剛踏出客棧,四人走在繁華的街道上,花俏的叫賣聲不斷傳來,迎面跑來一群拿著風車嬉鬧的孩子,突然一個小男孩撞到了子諾身上,子諾伸手穩住小男孩的身子,笑著囑咐道:“小心點。”小男孩甜甜一笑,“謝謝大哥哥。”然後跟隨小夥伴跑開了。子諾看著被小男孩撞了的左手,楞住了前進的腳步。“諾兒,撞疼了嗎?”安陽玉苑關切的問道。“沒有,只是。”子諾苦笑一聲,只是為何塵不在我的左邊,這樣他就可以牽著我的左手游遍大街小巷,看遍風景秀麗之地,闖蕩江湖歷經世間酣暢快樂之事。有他在的地方才有真正幸福,有他在地方風景才會更美,有他在,自己就能把思念放逐天邊,因為溫柔熟悉的體溫能讓自己感到無比的安心。為什麽他不在。“子諾,你到底怎麽了?”青玉察覺到子諾的異常,握住子諾的手,關切的問道。“我想回家。”雖然塵不在身邊,可是一旦回到家裏,心裏也沒那麽空洞的難受了。眼眶微紅,垂下眼眸不讓安陽玉苑和肖昱看到此時的軟弱,子諾心中也很愧疚,當初肖昱和安陽玉苑為了能讓自己開心才帶著自己闖蕩江湖,可是自己現在竟然任性的提出要回家的要求,“那我們就回家吧,反正這江湖看似繁華,其實就是一個大染缸,我可舍不得純潔的諾兒染上亂七八糟的顏色。”肖昱爽朗的笑起來,沒有絲毫對江湖的眷念。“出來這麽久了,我也想家了,趁天色尚早,我們現在就回客棧收拾包袱起程回家。”安陽玉苑溫柔的提議道。“對呀,我早就想看看你的故鄉是何等景色了。”青玉興奮的拉著子諾的手晃蕩。三人的溫柔與包容,讓子諾感動不已,眼淚不爭氣的滑落,語不成句,只好用力的點頭。

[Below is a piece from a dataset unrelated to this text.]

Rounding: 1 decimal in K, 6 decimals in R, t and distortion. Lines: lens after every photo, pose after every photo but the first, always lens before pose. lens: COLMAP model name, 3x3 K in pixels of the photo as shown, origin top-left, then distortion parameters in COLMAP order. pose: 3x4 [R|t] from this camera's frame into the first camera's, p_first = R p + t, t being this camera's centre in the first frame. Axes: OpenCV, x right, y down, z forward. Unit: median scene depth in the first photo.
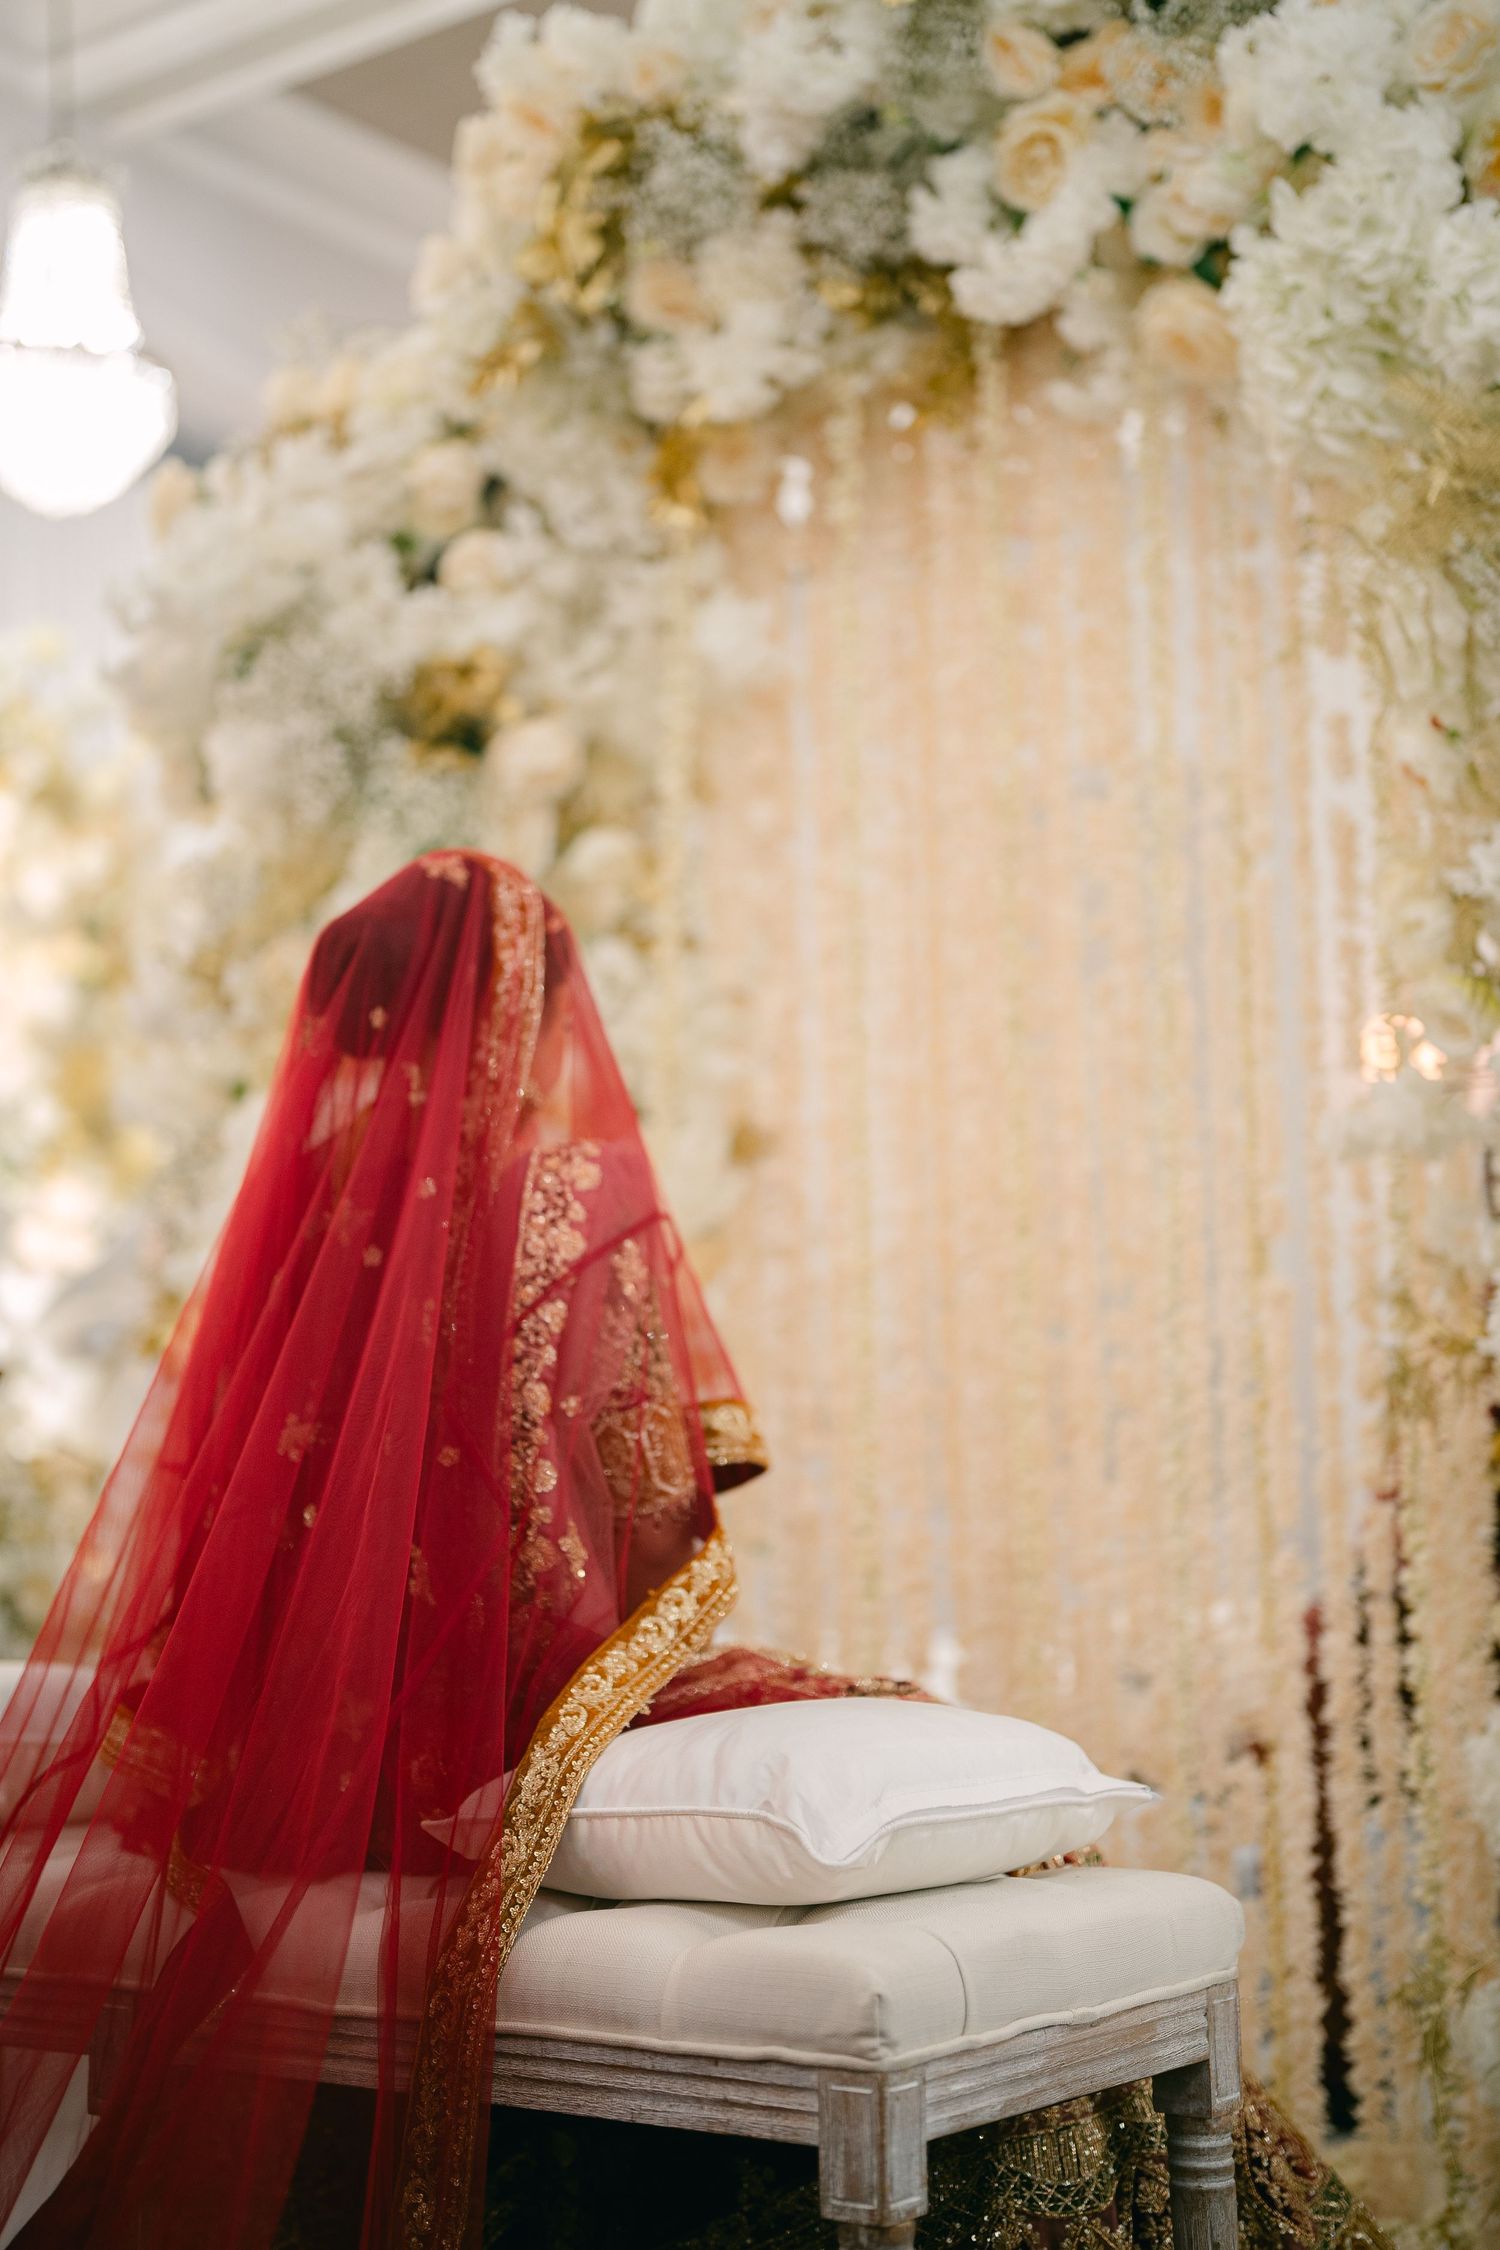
lens RADIAL K [[3316.2, 0, 745.8], [0, 3316.2, 1110.9], [0, 0, 1]] dist [-0.188392, 1.406957]
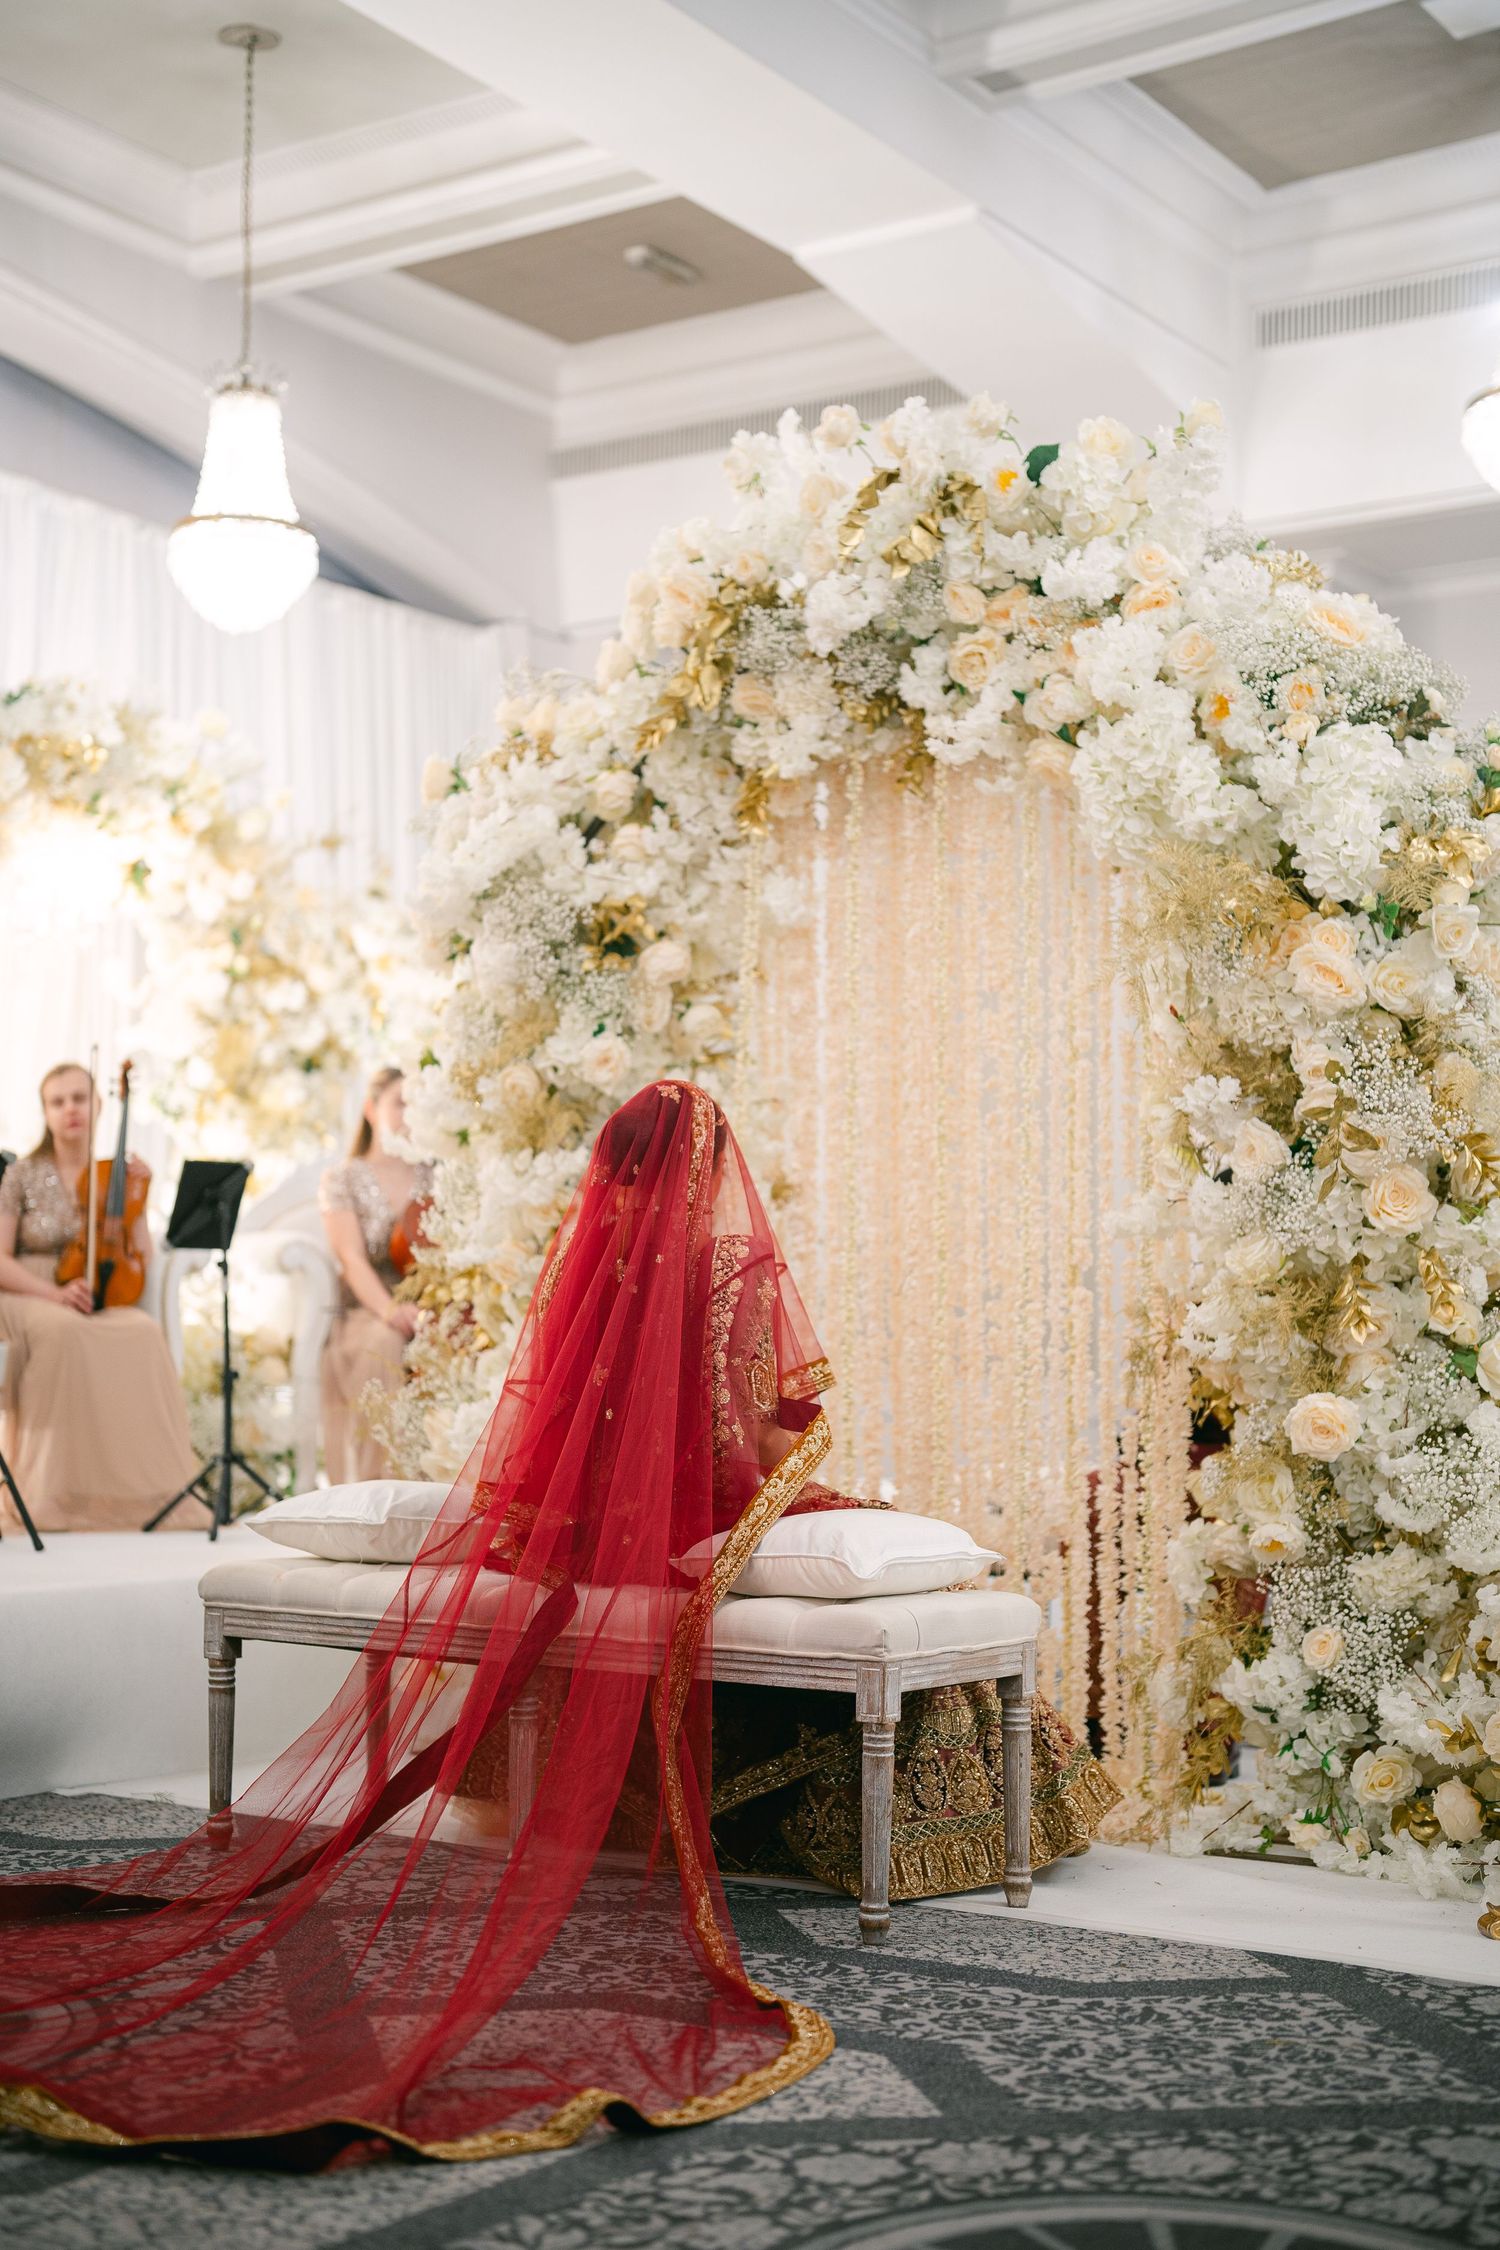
lens RADIAL K [[3316.2, 0, 745.8], [0, 3316.2, 1110.9], [0, 0, 1]] dist [-0.188392, 1.406957]
pose [[0.998700, 0.032761, 0.039056, -0.097762], [-0.034658, 0.998201, 0.048919, -0.130260], [-0.037383, -0.050209, 0.998039, -0.805288]]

得到子諾即將回家的消息,季綾音和林瑜然高興的睡不著覺,匆忙的準備著迎接子諾回府的事項。第六日,在眾人的期盼中,子諾和青玉的身影逐漸在大家眼中清晰起來。那一日林府特別的熱鬧,以至於在短短的一個時辰裏,郗城大部分人都知道林府的公子回來了。

原本認為自己身份尷尬的青玉,卻得到了季綾音和林瑜然的真心相待,也讓青玉的心再次溫暖起來,決心以好好幫助林瑜然作為回報。

郗城承載了子諾與初塵太多的美好回憶,每次的竹海低吟,都會想起自己吹笛,初塵舞劍的場景;每次看到竹安巷外的柳樹,都會想到初塵曾無數次與自己牽手走過;每次路過德仁書院,都會想起自己和初塵童年的美好時光。太多太多的回憶,陪著子諾度過了五年之期的最後幾個月,直到初塵的一封信,子諾徹底擺脫了相思入骨的痛。